Rossana Torres, 59 anos, natural de Roménia
Nasceu na Roménia, durante o exílio político de seus pais. Estudou Artes Visuais e Cinema. Vive em Mértola, onde fundou a associação Entre Imagem, que se dedica à produção e realização de filmes e a atividades culturais e pedagógicas. Leciona fotografia e vídeo e orienta oficinas de cinema e de cinema de animação para crianças e jovens. Colabora com a associação Os Filhos de Lumière no estudo, conceção e implementação de programas pedagógicos de educação artística em cinema.
“Água Mãe”, o quarto filme realizado por Rossana Torres e Hiroatsu Suzuki, filmado integralmente em Mértola, acaba de vencer o prémio principal da competição portuguesa do Doclisboa 2025 – Festival Internacional de Cinema Documental de Lisboa.
Como nos apresenta este filme?
É uma obra poética com uma cadência harmoniosa de imagens e sons, que leva o espectador a contemplar pequenos movimentos e variações, até que cada um encontra o seu caminho, a sua leitura e interpretação para essa sucessão de imagens e sons. A sinopse – “Mértola, o rio Guadiana, um lugar com antigos moinhos de água onde se moía farinha para o pão. Um lugar onde vivem aves e pessoas relaxam (…)” – pode ajudar a percebê-lo melhor, mas só vendo o filme, numa sala de cinema, cada espectador pode interpretar o que viu e sentiu.
São as águas “encantadas” do Guadiana a principal personagem desta obra?
A personagem principal pode ser a água que ora corre furiosa, ora para e se suspende. Pode ser um dos moinhos de água, imponente e omnipresente. Pode ser a autora do texto que relata um sonho que teve, contaminando todos os planos até ao final.
Quais as características desta obra que conquistaram o júri do Doclisboa?
Não sei dizer muito sobre isso, visto não ter tido nunca como objetivo conquistar qualquer júri. Um dos objetivos era, com certeza, poder mostrar o filme em grande ecrã e poder trazer amigos e familiares da minha mãe, Manuela, num encontro em sua homenagem. A frase que o júri escreveu quando anunciou o prémio ajuda a entender melhor como o filme foi recebido, também por nós: “Uma obra elegante e corajosa que eleva o quotidiano ao sublime, convidando-nos a experienciar um mundo para lá do cinema”.
Remete-nos este filme para a possibilidade de se viver, efetivamente, para lá da cinematografia, a alegria do vagar, da contemplação?

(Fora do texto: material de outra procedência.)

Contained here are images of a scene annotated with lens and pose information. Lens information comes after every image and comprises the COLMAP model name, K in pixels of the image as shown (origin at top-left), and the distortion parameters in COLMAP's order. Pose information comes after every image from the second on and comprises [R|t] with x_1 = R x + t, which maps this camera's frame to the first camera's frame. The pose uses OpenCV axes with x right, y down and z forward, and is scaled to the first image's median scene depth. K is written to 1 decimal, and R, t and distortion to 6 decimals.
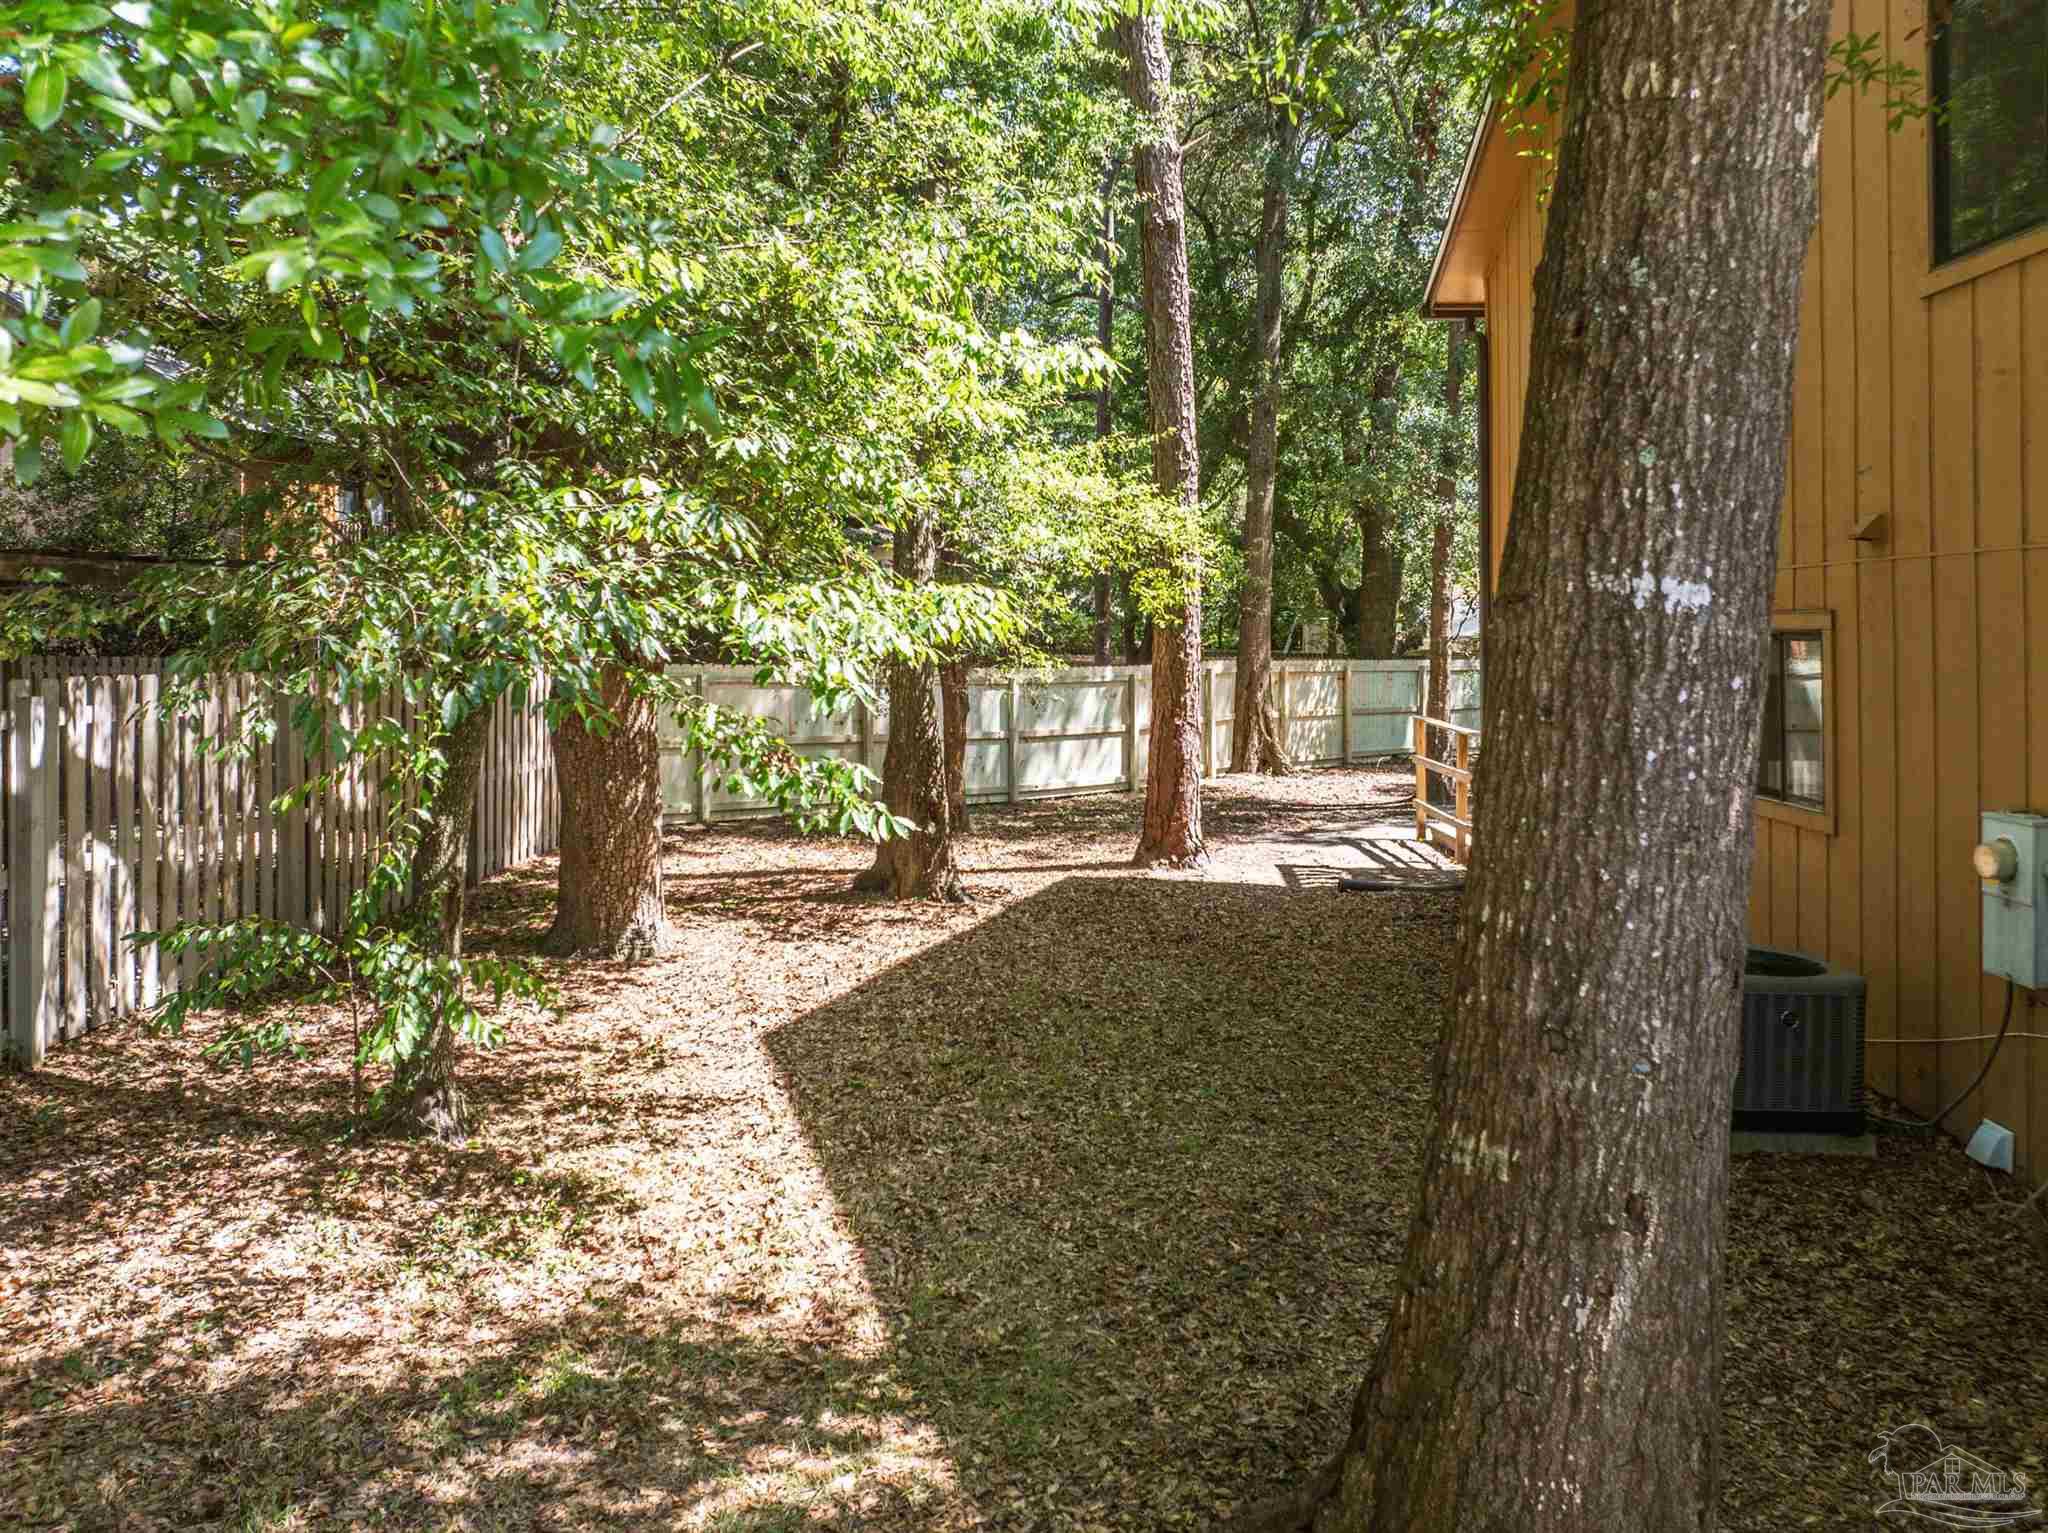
lens RADIAL K [[1514.2, 0, 1023.9], [0, 1514.2, 628.1], [0, 0, 1]] dist [-0.021350, -0.006104]
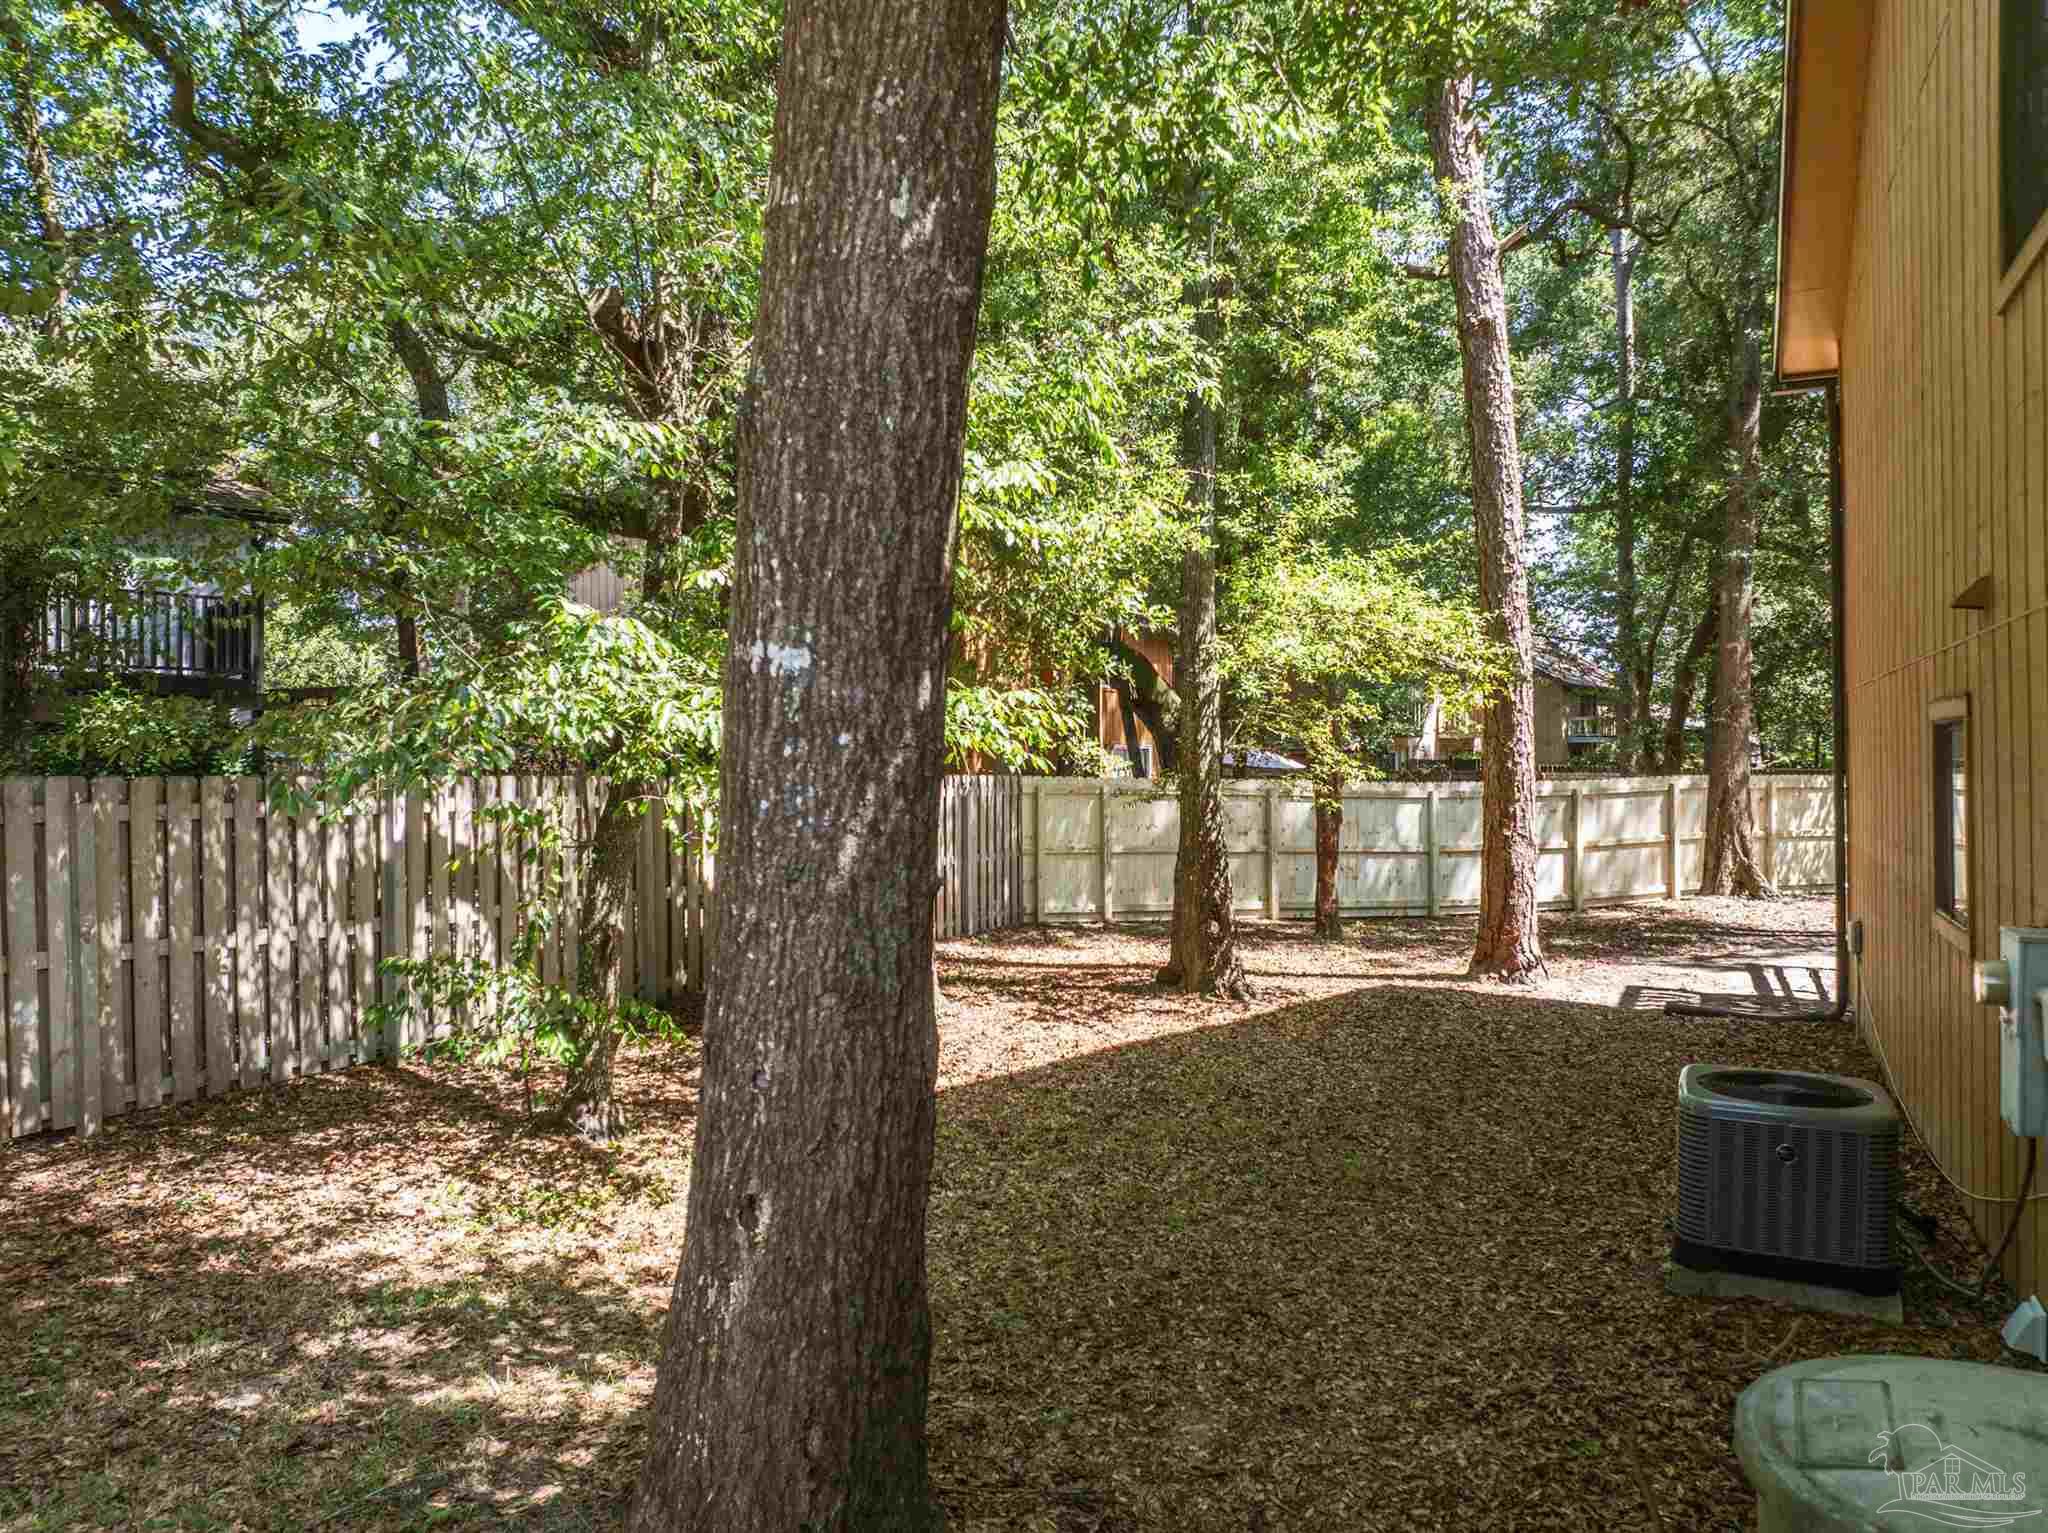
lens RADIAL K [[1461.3, 0, 1032.0], [0, 1461.3, 772.5], [0, 0, 1]] dist [-0.010433, -0.063547]
pose [[0.913599, -0.001896, -0.406612, 0.387696], [0.007329, 0.999903, 0.011805, 0.018629], [0.406551, -0.013765, 0.913524, 0.035478]]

Como realizadora não posso falar do lugar de quem vê o filme pela primeira ou segunda vez, porque no processo de montagem do filme há um trabalho intenso, repetitivo e de experiências “tentativa/erro” em que ambos mergulhámos durante cinco meses. No entanto, consigo ainda ser espectadora e continuar a ser surpreendida com novas leituras que surgem. Isso dá-me uma grande alegria.
Há um gosto especial de vencer com a “calmaria de Mértola” no bulício de Lisboa?
Gosto muito de viver em Mértola. Para mim, já é a minha terra, já vivo cá há mais tempo do que vivi em qualquer outro lugar. Ir a Lisboa só é bom durante um ou dois dias – para ir ao cinema e ver amigos. Ver filmes e levar um filme ao Doclisboa é, também, um bom pretexto para ir até lá. Mas logo no dia a seguir o que eu mais quero é voltar para a nossa “calmaria”, sim! Aproveito aqui para agradecer a todos os que felicitaram este reconhecimento, desejo vida eterna ao rio e à paisagem do Alentejo e vivas ao cinema.